She said, "If the Builders were active all over the galaxy, that explains a lot of things." She added, "Kallik and Atvar H'sial can tell you—" Then she paused.
She had been going to say that the Hymenopt and the Cecropian probably knew as much about the Builders as she did. Unfortunately, Kallik and Atvar H'sial were aboard the
Have-It-All
, along with Nenda, J'merlia, and the hulking Zardalu, Archimedes.
She glanced up to the display. The flashing beacon of the other ship was pulsing at a higher rate.
"E.C., that's a Bose entry signal. They're about to make another transition."
"That is correct. Another, and the final one."
"So soon?"
"As I said, this last stage of the journey is short and simple. Unless they return a warning drone after Bose node entry, our own transition is only a few minutes away. However, as to my earlier question, and our discussion of it—"
"Not now, Tally. If you don't mind, I'd rather not talk."

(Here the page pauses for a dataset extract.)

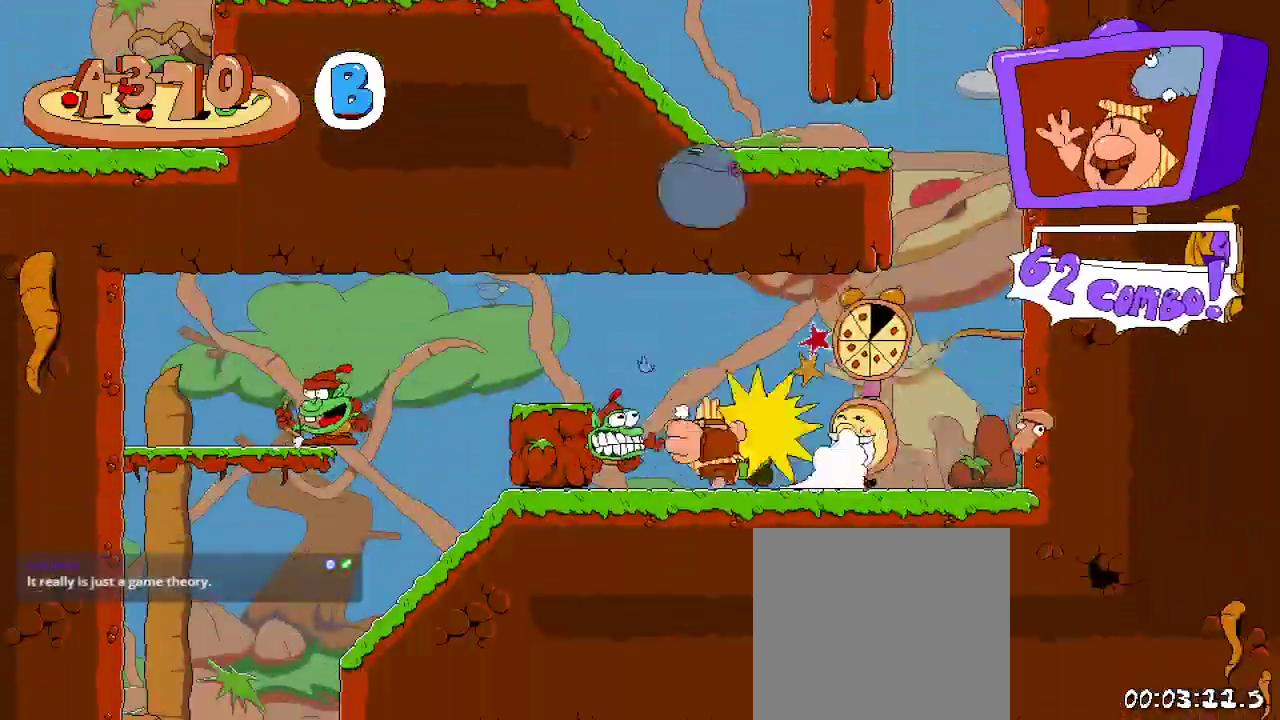
{"dt_ms": 500, "buttons": ["A", "R2", "DPAD_LEFT"], "left_stick": "center", "right_stick": "center"}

Unlike E.C., Darya definitely did have circuits for emotion. At the moment they were close to shorting out with overload. So many elements were converging. Louis Nenda was about to take a leap into unknown dangers—she found it hard to forgive herself for refusing his simple request for a meal together; mixed with worry for Louis came the excitement of encountering a new stellar system that sounded like nothing anyone had ever seen; and finally, most powerful of all, there was the promise of renewed Builder interaction. That hit her like strong wine after a two-year drought.
Darya watched and waited until the beacon of the
Have-It-All
vanished, then watched and waited again through the long minutes preceding their own Bose transition.
The moment came at last. The universe blinked. Darya sighed, leaned forward, and opened her eyes wide.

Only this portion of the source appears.